The study offers unique insights about the consequences of declining wages and benefits on full-time working families. Among other key findings:
- More than half of full-time working Black and Hispanic families (52% and 59%, respectively) do not earn enough to meet their basic needs, compared to 25% of White families and 23% of Asian families. These inequities persist even after controlling for education, occupation and other characteristics.
- The median low-income family who works full time and does not earn a family budget needs an additional $11 more per hour, or about $23,500 in yearly earnings, to reach one. Black and Hispanic low-income families need to earn even more to cover a family budget: about $26,000 and $26,500 in additional annual earnings, respectively, compared to $20,000 for White low-income families.
- Low-income Hispanic families have extremely limited access to benefits through their employers. More than half (52%) do not have health insurance, and more than three-quarters (76%) do not have pensions.
- 43% of low-income Hispanic families do not earn a family budget nor do they have access to employer benefits. This is nearly twice as high as low-income White families (24%). 41% of low-income immigrant families also do not earn a family budget or have access to employer benefits.
“It’s critical that we have policies in place that support working families today; those policies also help ensure children and families can thrive in the future,” said Dolores Acevedo-Garcia, Ph.D., study co-author and project director of the diversitydatakids.org research program. “When families can’t afford their basic needs, it places stress on parents’ health, and it increases the likelihood that children will continue to lack resources and opportunities that promote their well-being.”

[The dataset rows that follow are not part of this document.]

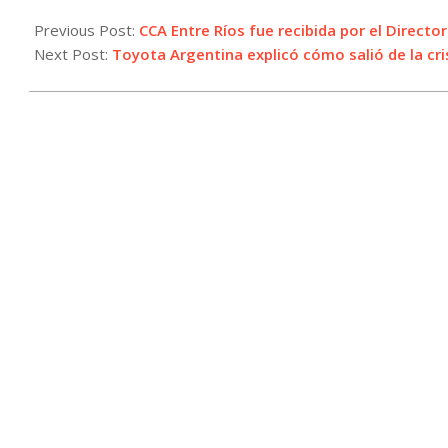
2024-
09-
Previous Post:
CCA Entre Ríos fue recibida por el Directo
17
Next Post:
Toyota Argentina explicó cómo salió de la cris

“The potential harm to parent’s health and children's development make it imperative to increase or supplement wages and employer-provided benefits, and to expand anti-poverty policies,” said Abigail N. Walters, study co-author and Ph.D. student at Brandeis University. “Jobs and the social safety net work hand-in-hand to support children’s wellbeing.”
There are a number of ways that U.S. policymakers can advance equitable work policies that support working families’ abilities to reach economic self-sufficiency, close child opportunity gaps and address racial/ethnic inequities in health and education. These include:
- Making more jobs “good jobs” that provide a living wage, family-sustaining benefits, predictable and adequate hours, respectful and safe working conditions, and equitable opportunities for advancement;
- Expanding income support to low-income working families and providing access to educational and training programs tied to employment in higher wage industries;
- Expanding paid family and medical leave and child care subsidies so that more parents can afford to care for their children and their own health while they are working;
- Making eligibility for safety net policies more inclusive to fully include children in immigrant families, multi-generational families and those with non-custodial parents, who are more likely to be Hispanic and Black; and
- Making it easier for eligible families to access programs by simplifying application processes and increasing public awareness.
How we conducted this study
This study draws on the 2015–2019 Annual Social and Economic Supplement (ASEC) and the Current Population Survey (CPS). The annual ASEC sample size is about 98,000 households, which includes an oversample of Hispanic households. To ensure adequate sample sizes by race-ethnicity and nativity, we pooled five years of cross-sectional data.